Research Article
A Mathematical Model for the Spread of Monkeypox in Uganda: An SIR Model with Demographic Effects
- By David Chepkonga, Amos Kipkorir Langat, Caroline Njue, John Mutinda Kamwele - 12 Sep 2025
- Applied Mathematics on Science and Engineering, Volume: 2(2025), Issue: 2, Pages: 1 - 7
- https://doi.org/10.65036/amse221
- Received: 25.03.2025; Accepted: 17.08.2025; Published: 12.09.2025
Abstract: Monkeypox, a viral zoonotic disease caused by the monkeypox virus and primarily transmitted through close contact with infected animals and humans, poses a growing public health challenge, especially in endemic regions like Uganda. With its potential for human-tohuman transmission and an increasing number of reported cases in recent years, monkeypox can lead to significant morbidity and mortality if not controlled effectively. This study employs a Susceptible-Infected-Recovered (SIR) compartmental model to rigorously analyze the transmission dynamics of a hypothetical monkeypox outbreak in Uganda, a country endemic to the disease. The model is parameterized using epidemiological data from existing literature, including transmission rates, recovery rates, and contact patterns, to construct realistic outbreak scenarios.
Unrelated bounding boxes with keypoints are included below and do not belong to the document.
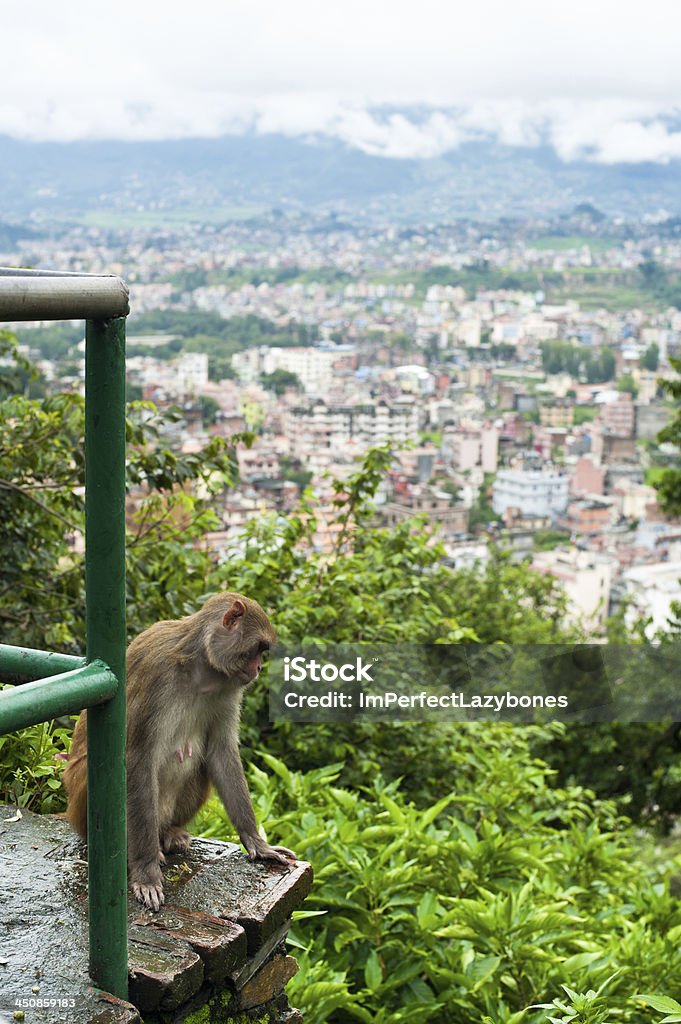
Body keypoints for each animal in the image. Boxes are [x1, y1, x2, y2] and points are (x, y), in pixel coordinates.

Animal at [63, 593, 294, 913]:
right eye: (258, 649)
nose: (258, 669)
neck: (201, 666)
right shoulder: (156, 673)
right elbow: (137, 758)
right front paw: (146, 872)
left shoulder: (228, 687)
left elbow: (221, 752)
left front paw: (256, 842)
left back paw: (169, 833)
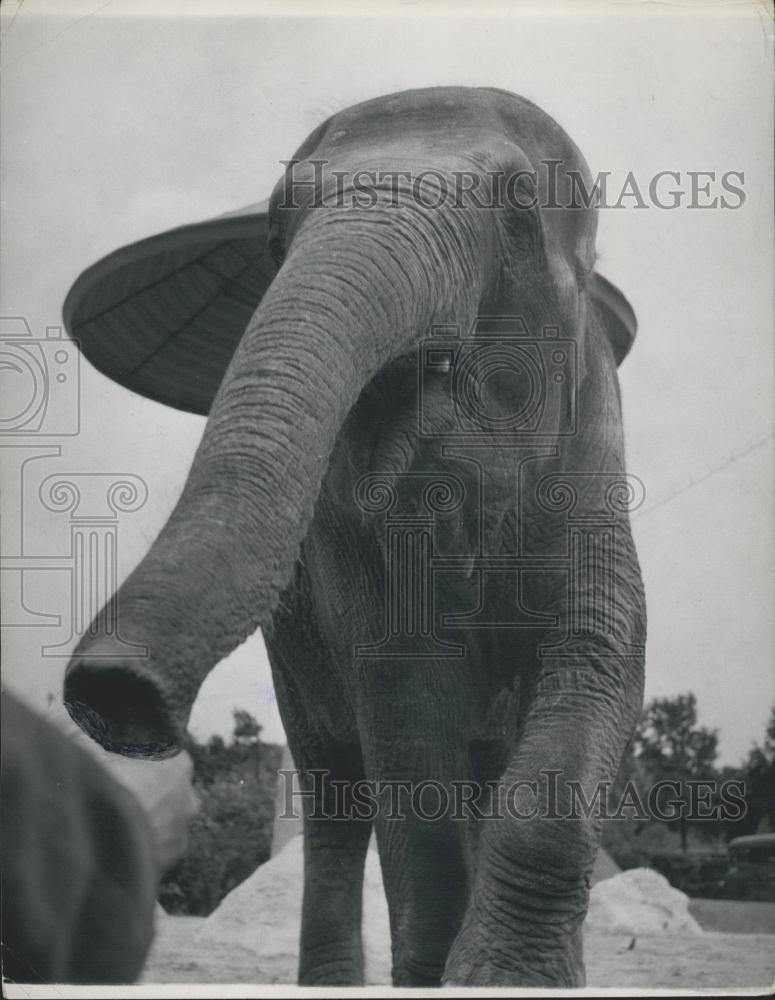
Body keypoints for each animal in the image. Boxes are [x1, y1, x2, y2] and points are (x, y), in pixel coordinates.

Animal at [60, 88, 644, 992]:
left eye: (518, 212)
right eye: (275, 232)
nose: (113, 695)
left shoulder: (593, 473)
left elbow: (596, 655)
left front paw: (503, 977)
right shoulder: (351, 552)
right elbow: (403, 703)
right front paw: (442, 970)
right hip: (294, 652)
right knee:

We perform a series of simulations over a 200-day period to estimate the basic reproduction number (R0), identify key transmission drivers, and assess the effectiveness of various public health interventions such as mass vaccination, isolation, and public awareness campaigns. The simulation results reveal that, in the absence of intervention, the outbreak reaches a peak around Day 70, with approximately 45% of the population infected, underscoring the high transmissibility of the virus. Strategic early interventions, particularly mass vaccination and rapid isolation of cases, are shown to significantly reduce R0 to below the epidemic threshold, demonstrating their critical importance in outbreak management. These findings underscore the necessity for robust, proactive public health strategies and can inform policy decisions in Uganda and other regions facing similar epidemiological threats. The model framework presented here can also be adapted to other infectious diseases, offering a versatile tool for public health preparedness and response planning.